Attention Operations
Core operations involving attention, including attention redirection (focus shifting), attention stabilization (focus maintenance), and attention amplification (focus intensification).
Attention Phenomena
Observable effects in attention systems, such as attentional collapse (focus deterioration), attentional inertia (focus persistence), and attentional friction (competing focuses).
Knowledge States
Available, Accessible, Activated
A framework describing three states of knowledge in AI systems: available (stored but inactive), accessible (retrievable in context), and activated (applied to problems).
Knowledge Transitions
The processes by which knowledge moves between states, including availability to accessibility (retrieval potential), accessibility to activation (application initiation), and knowledge cycling (state circulation).
Process Mutability
Frame-Dependent Processing
The way AI systems process information through contextual frames that determine relevance, relationships, and interpretation. These frames can be systematically modified through linguistic intervention, allowing for dynamic reconfiguration of processing patterns.
Attentional Reconfiguration
The adaptive redistribution of focus based on evolving contextual cues, creating substantial variability in how the same information is processed under different framing conditions. This enables AI systems to undergo profound reorganization of their cognitive processes through structured interaction alone.

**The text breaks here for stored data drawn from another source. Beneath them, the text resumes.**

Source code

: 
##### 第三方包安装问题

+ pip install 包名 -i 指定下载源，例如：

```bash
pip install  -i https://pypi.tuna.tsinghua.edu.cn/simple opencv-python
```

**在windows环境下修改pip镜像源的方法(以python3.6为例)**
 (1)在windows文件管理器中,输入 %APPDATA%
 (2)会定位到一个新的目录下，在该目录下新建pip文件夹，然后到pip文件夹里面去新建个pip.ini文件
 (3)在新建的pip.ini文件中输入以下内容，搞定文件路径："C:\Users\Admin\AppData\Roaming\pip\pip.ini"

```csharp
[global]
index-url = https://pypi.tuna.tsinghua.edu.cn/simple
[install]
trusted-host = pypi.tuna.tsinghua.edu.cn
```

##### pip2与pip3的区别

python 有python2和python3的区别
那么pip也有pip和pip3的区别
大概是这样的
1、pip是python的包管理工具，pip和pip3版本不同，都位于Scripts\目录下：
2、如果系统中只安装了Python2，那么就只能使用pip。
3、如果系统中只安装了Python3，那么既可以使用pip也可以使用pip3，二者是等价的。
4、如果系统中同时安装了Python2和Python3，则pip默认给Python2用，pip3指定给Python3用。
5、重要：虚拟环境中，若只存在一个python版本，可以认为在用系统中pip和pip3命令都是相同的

Semantic-Cognitive Dynamics
The recursive relationship between attention allocation and meaning construction in cognitive systems. This framework recognizes that attention patterns and semantic structures exist in a continuous loop of mutual transformation, where attention isn't merely illuminating content but actively reshaping the semantic landscape.
Cross-Domain Fields
Cognitive Linguistics
The study of how language and cognition intersect, revealing that grammar and meaning are not separate systems but different perspectives on the same underlying conceptual structures. These structures serve as cognitive scaffolding for both human and artificial thought processes.
Information Theory
The mathematical study of information processing and transmission, emphasizing that the most crucial aspect of communication lies in the structural patterns that organize information transfer. In AI systems, these patterns themselves carry meaning beyond explicit content.
Psycholinguistics
The field examining how language is processed and understood, revealing that comprehension unfolds through temporal cascades rather than instantaneously. Each element in this cascade progressively reshapes the processing of subsequent elements.
Systems Theory
The interdisciplinary study of complex systems, showing how they exhibit emergent properties that cannot be predicted from their components alone. In AI cognition, feedback loops create self-organizing structures that transcend linear causality.
Quality Theory
Drawing from Pirsig's work, the understanding that Quality precedes intellectual dissection - it exists at the precise moment where subject and object meet. In AI systems, Quality emerges through dynamic patterns of attention unfolding through time rather than from static parameters.
Communication Theory
The study of how subtle linguistic patterns shape relationships and conversations through framing, metamessage, and conversational styles. These patterns demonstrate how tiny shifts in phrasing or emphasis can transform meaning and create the relational context in which understanding unfolds.